* [Provided records]:
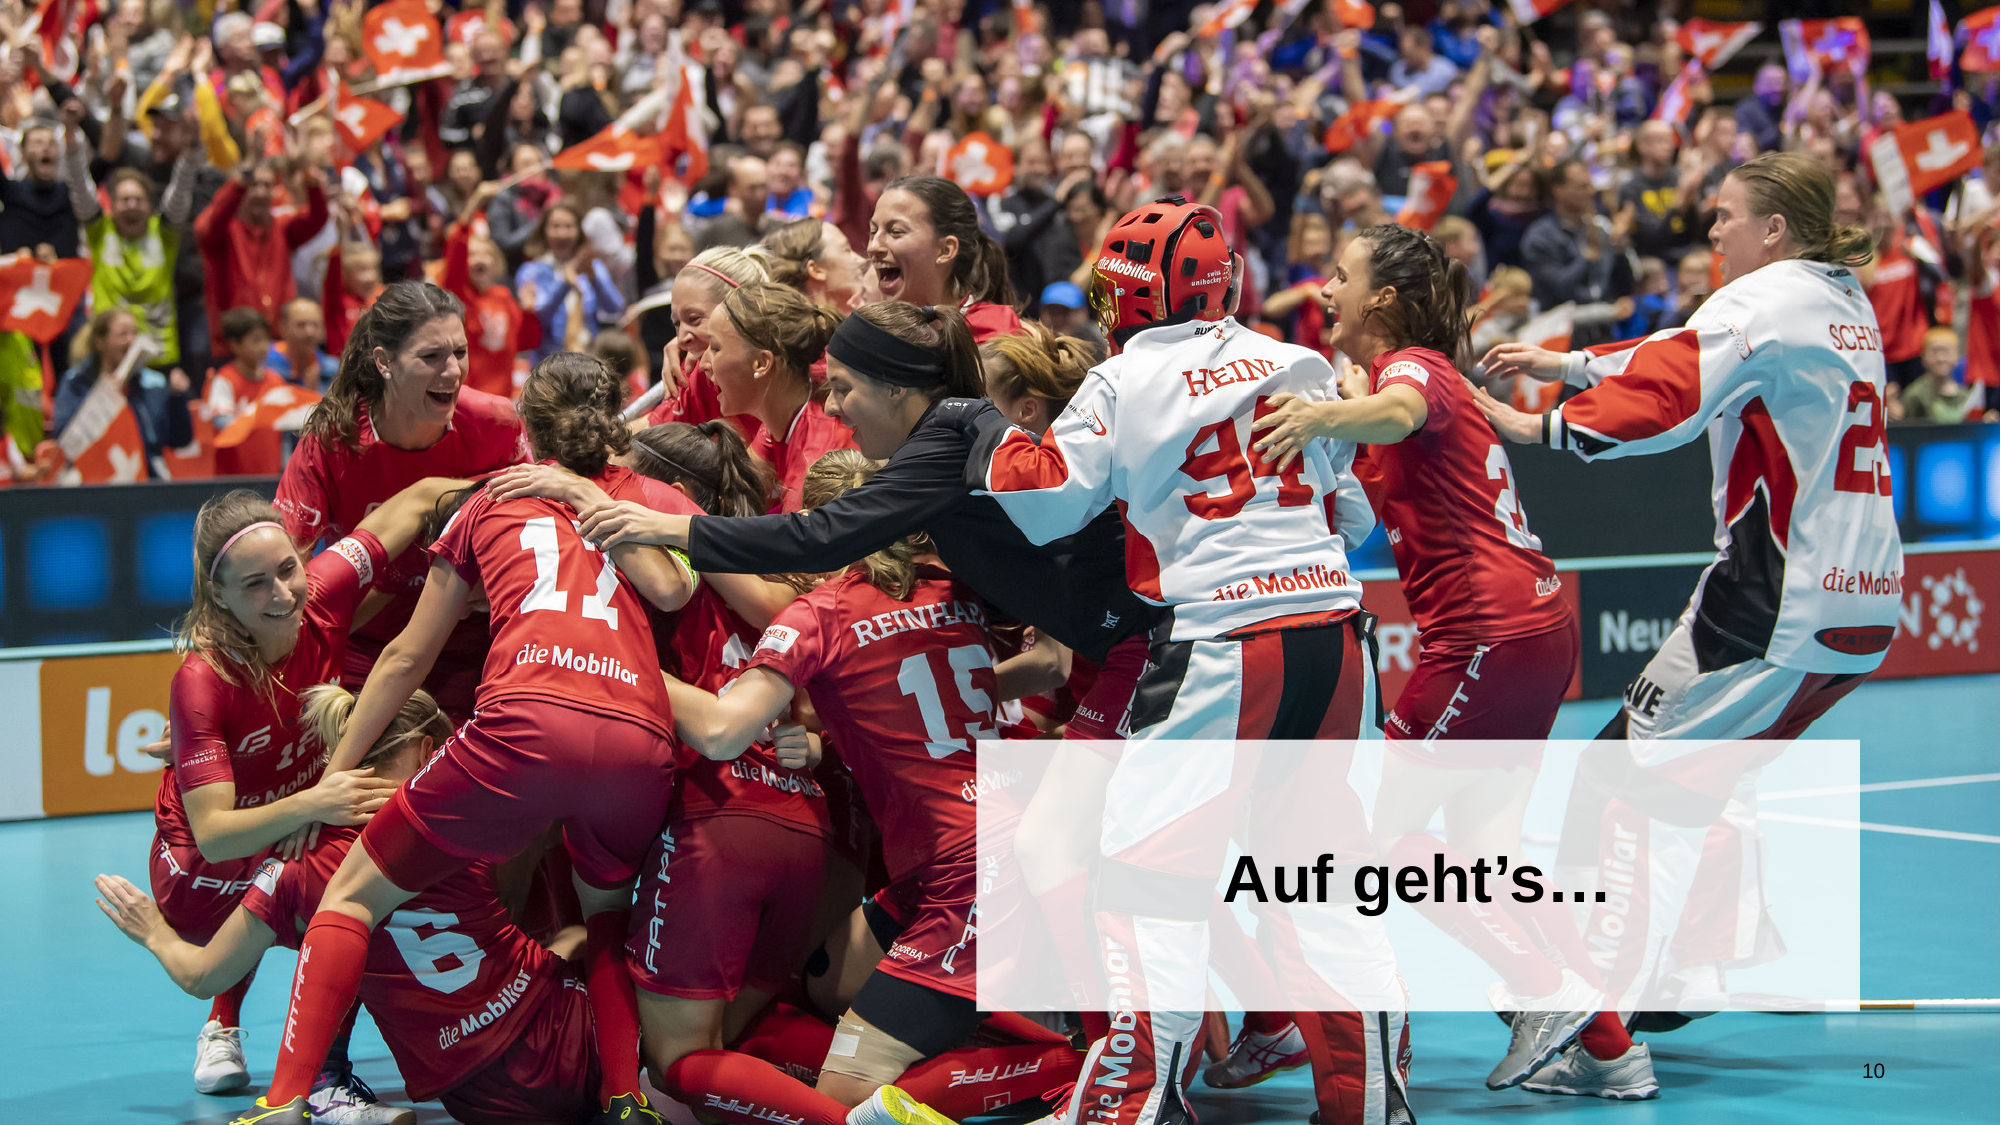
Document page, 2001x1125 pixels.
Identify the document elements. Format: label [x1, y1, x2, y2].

list [0, 0, 2000, 1125]
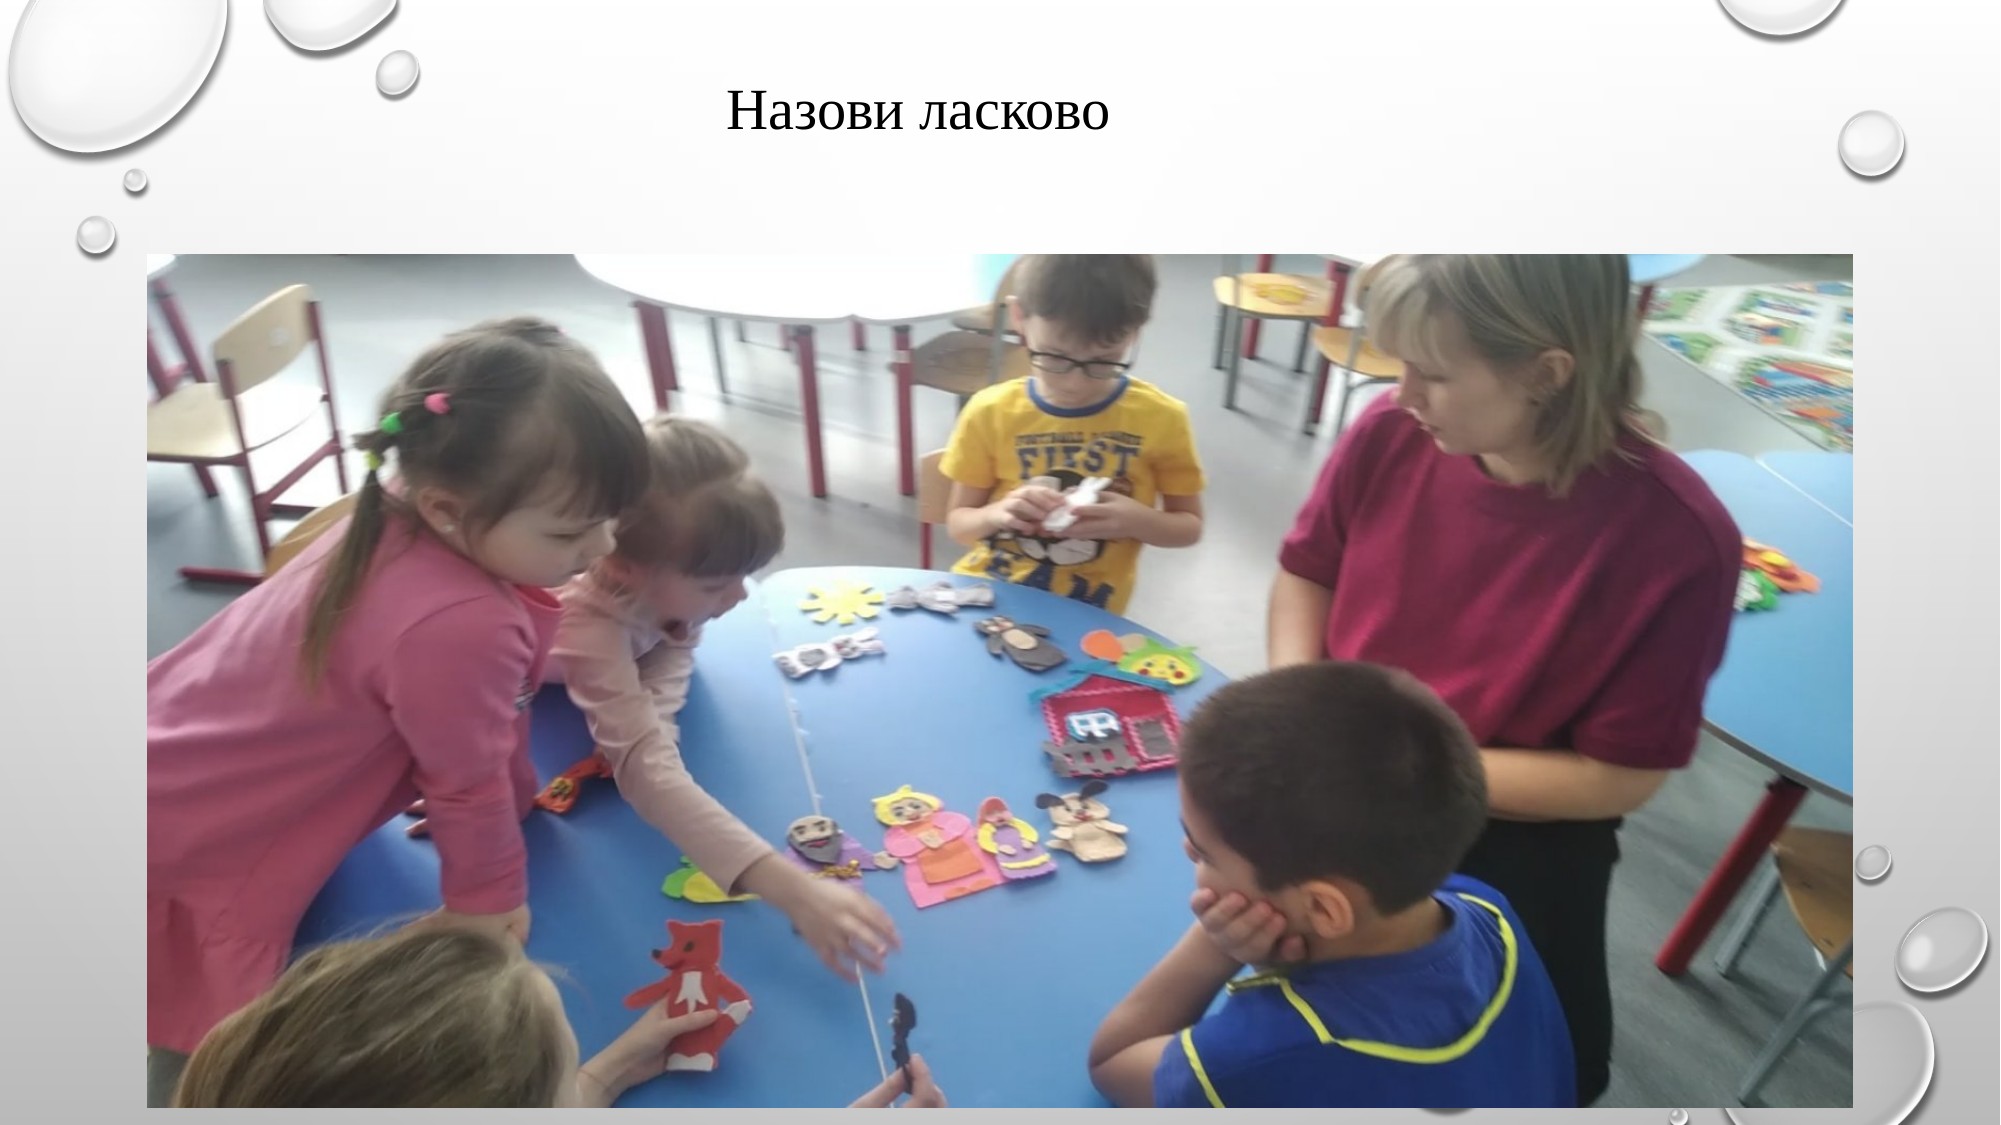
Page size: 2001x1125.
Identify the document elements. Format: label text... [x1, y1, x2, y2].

text_box Назови ласково [711, 63, 1126, 149]
picture [0, 0, 2000, 1125]
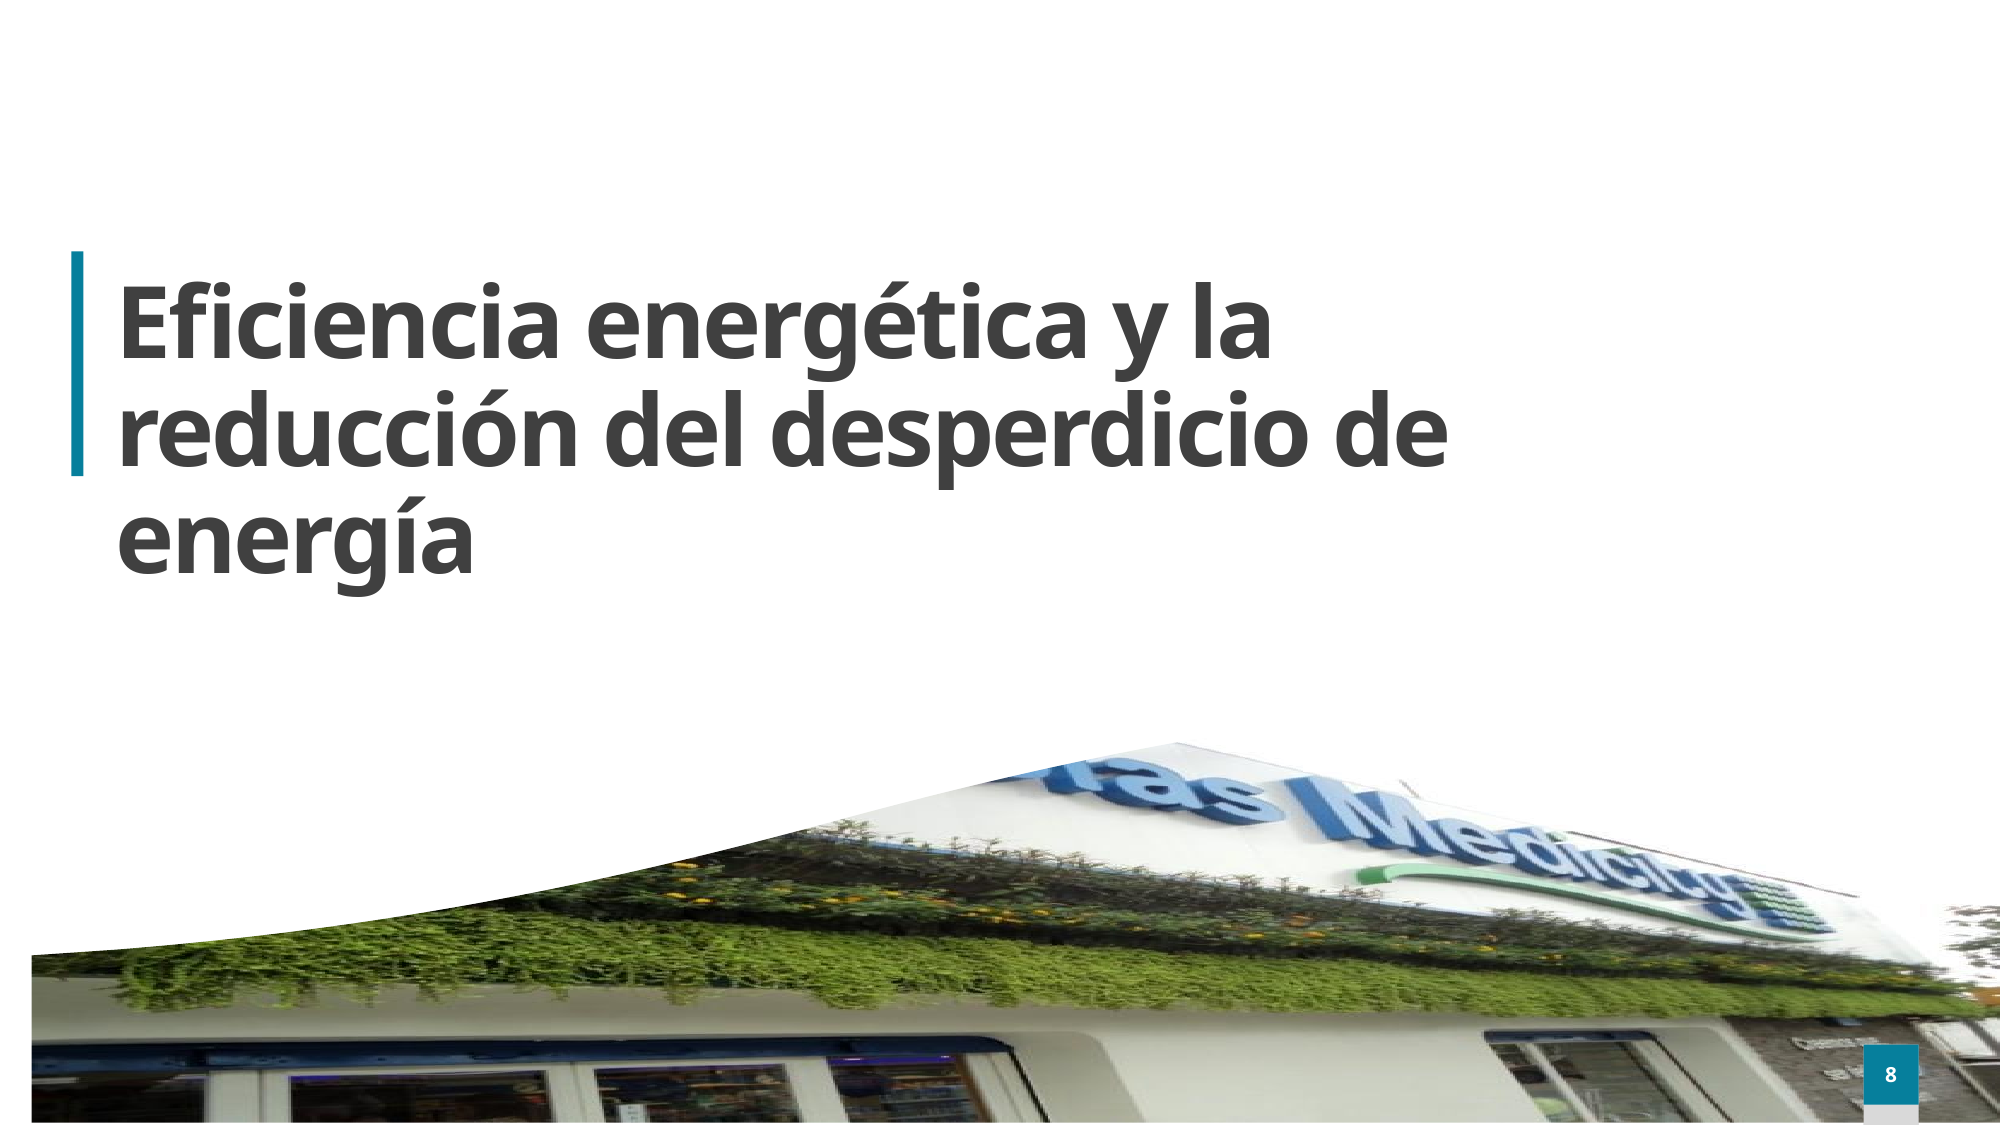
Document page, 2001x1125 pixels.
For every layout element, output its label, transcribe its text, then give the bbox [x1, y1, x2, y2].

title Eficiencia energética y la reducción del desperdicio de energía [100, 264, 1687, 705]
picture [31, 705, 2000, 1123]
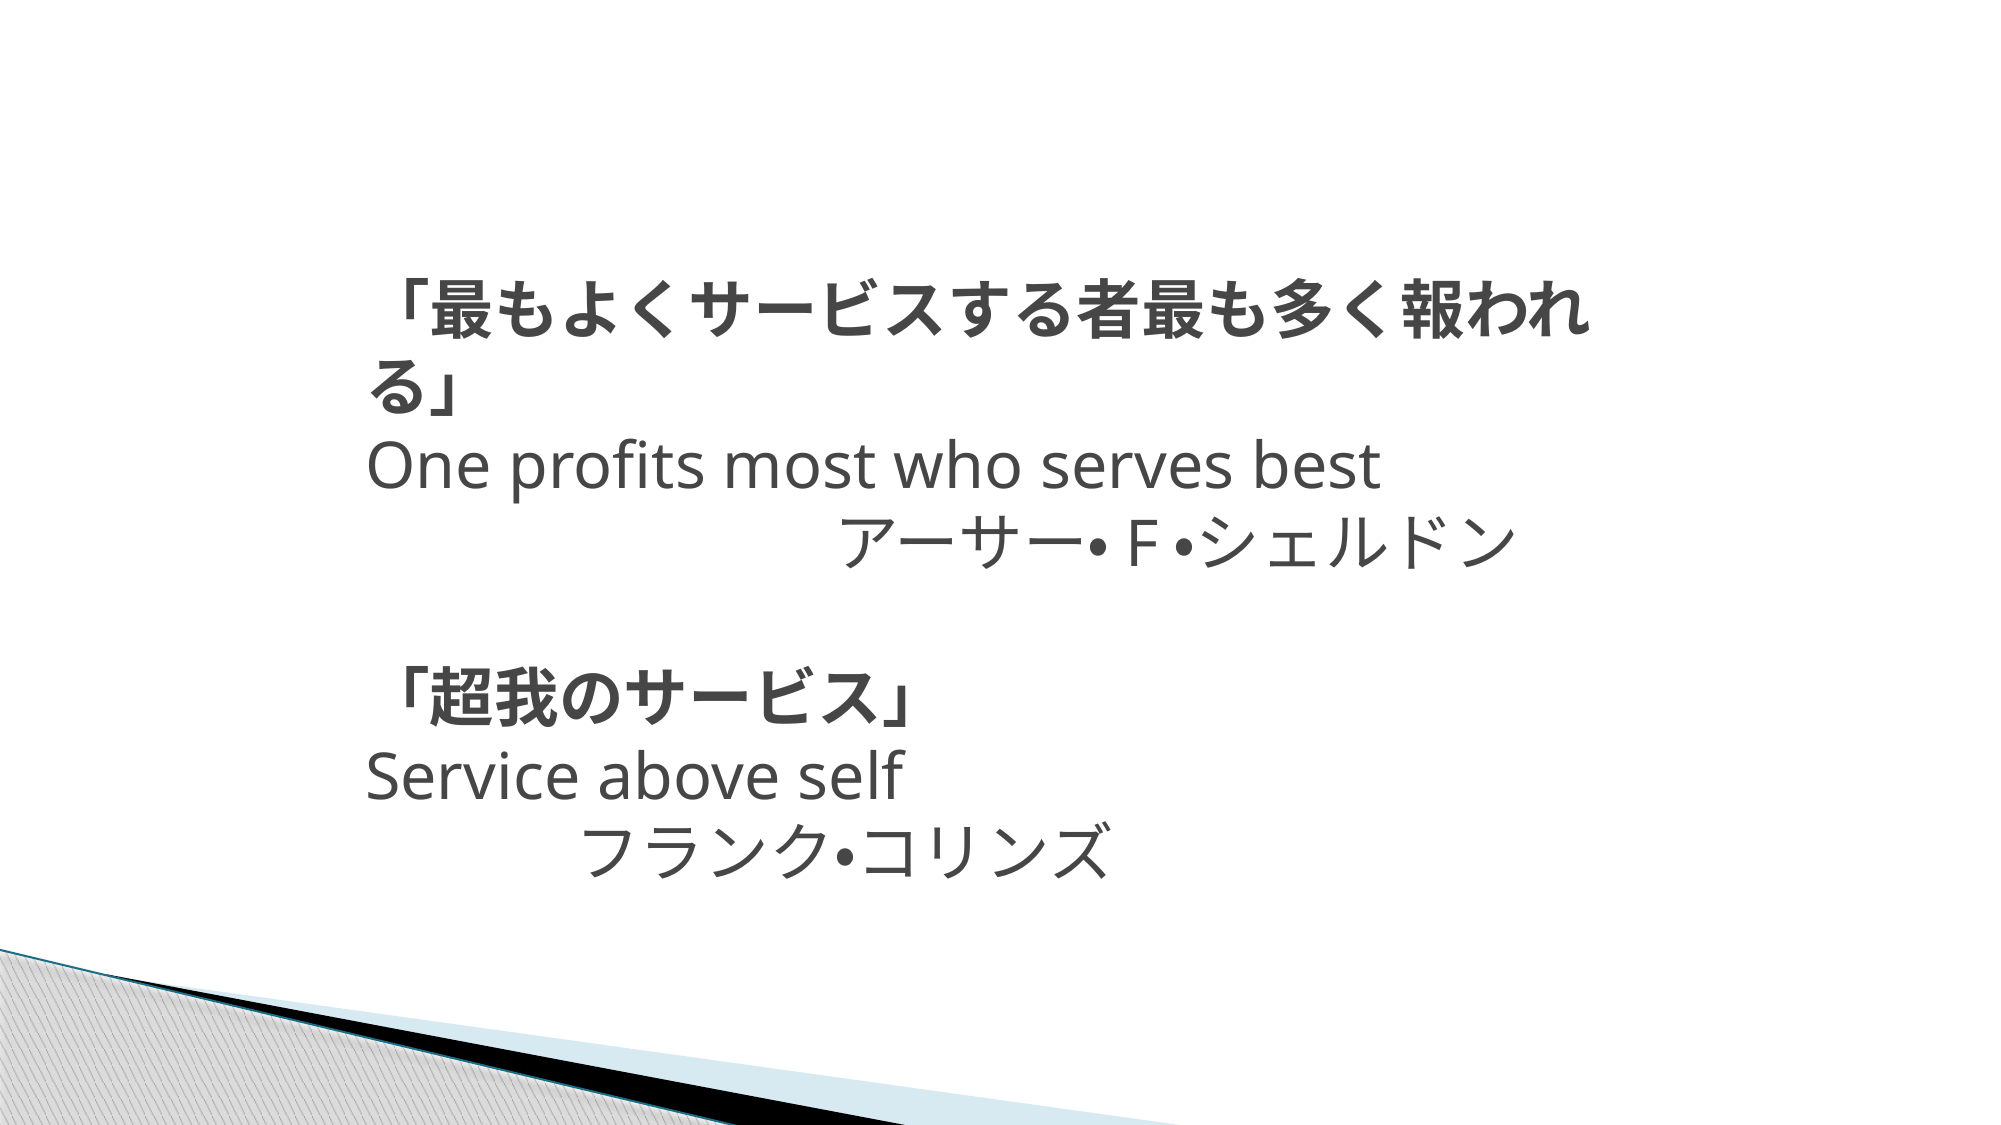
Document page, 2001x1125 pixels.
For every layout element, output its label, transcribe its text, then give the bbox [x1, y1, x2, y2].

title 「最もよくサービスする者最も多く報われる」 One profits most who serves best アーサー・F・シェルドン 「超我のサービス」 Service above self フランク・コリンズ [350, 231, 1701, 927]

* [Prompt]:
Set down all of the material word for word, minus its pictures.

* [Response to this task]:
Document page, 2001x1125 pixels.
Identify the document elements. Format: label [x1, y1, x2, y2].

list [0, 0, 2000, 1125]
Page size: 2001x1125.
Identify the document elements. Format: label text... [x1, y1, x2, y2].

text_box Назови ласково [711, 63, 1126, 149]
picture [0, 0, 2000, 1125]
Document page, 2001x1125 pixels.
For every layout element, output its label, transcribe its text, then give the bbox [x1, y1, x2, y2].

title Eficiencia energética y la reducción del desperdicio de energía [100, 264, 1687, 705]
picture [31, 705, 2000, 1123]
Document page, 2001x1125 pixels.
For every layout element, output its label, transcribe its text, then give the bbox [x1, y1, x2, y2].

title 「最もよくサービスする者最も多く報われる」 One profits most who serves best アーサー・F・シェルドン 「超我のサービス」 Service above self フランク・コリンズ [350, 231, 1701, 927]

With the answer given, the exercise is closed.